Setting Up a Private Git Service

I was looking into setting up a private GitHub of sorts so that I could store some of my stuff. The main point of doing this is having independence from proprietary platforms of the likes of GitHub.

There are many many tools for that, such as GitLab (a complete DevOps platform which can be hosted locally) and Gitea (a collaborative code hosting thingy that uses git as it’s backbone), but most of them seemed a bit to complex for me.

All I want is a service I can push stuff to and have it render the repositories to HTML after each update, so I don’t need most of the sophisticate features provided by this platforms. Besides this, both GitLab and Gitea rely heavily in JavaScript, and as some of you may no I try to avoid using JavaScrip in my website AT ALL COASTS!

I ended up choosing something called stagit, which is “a static git page generator”. It’s fairly easy to set it up:

  1. Download the source code on your server from codemadness.org/stagit.html
  2. Compile the source code with $ make
  3. Copy the binaries to /usr/bin (or create a symlink)
  4. Chose a repository of your liking
  5. Move to the directory you want to store the rendered HTML
  6. Run $ stagit <PATH TO REPOSITORY>

If you want to create an index of your repositories you can run

$ stagit-index <PATH TO REPOSITORY>... > index.html

There’s still one missing peace of the puzzle though: we don’t really want to have to log-in to our server and run this every time we push a commit. To solve this, I created a simple shell script that automates this process:

make-stagit-repos

#!/bin/sh

makeStagitRepo() {
  repo="$1"

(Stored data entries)

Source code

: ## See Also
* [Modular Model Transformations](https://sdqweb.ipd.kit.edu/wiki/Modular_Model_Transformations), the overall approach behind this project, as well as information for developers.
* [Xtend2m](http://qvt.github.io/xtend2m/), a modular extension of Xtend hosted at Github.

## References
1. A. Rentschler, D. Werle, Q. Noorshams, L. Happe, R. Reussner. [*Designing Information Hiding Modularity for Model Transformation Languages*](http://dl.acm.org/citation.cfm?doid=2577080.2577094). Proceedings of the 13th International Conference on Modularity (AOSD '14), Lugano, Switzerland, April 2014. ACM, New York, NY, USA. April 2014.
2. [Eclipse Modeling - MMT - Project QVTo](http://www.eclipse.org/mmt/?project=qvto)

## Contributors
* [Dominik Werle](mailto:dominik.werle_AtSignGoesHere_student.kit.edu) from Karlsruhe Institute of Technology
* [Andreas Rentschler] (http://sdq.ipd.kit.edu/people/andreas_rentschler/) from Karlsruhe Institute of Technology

* To do
1. According to the post about setting up a private Git service, what tool was ultimately chosen?
2. Write out everything in the post about setting up a private Git service, from "I was looking" down to "likes of GitHub.".
Rely solely on the post about setting up a private Git service.

* Exercise results
1. stagit, described as "a static git page generator".

2.
I was looking into setting up a private GitHub of sorts so that I could store some of my stuff. The main point of doing this is having independence from proprietary platforms of the likes of GitHub.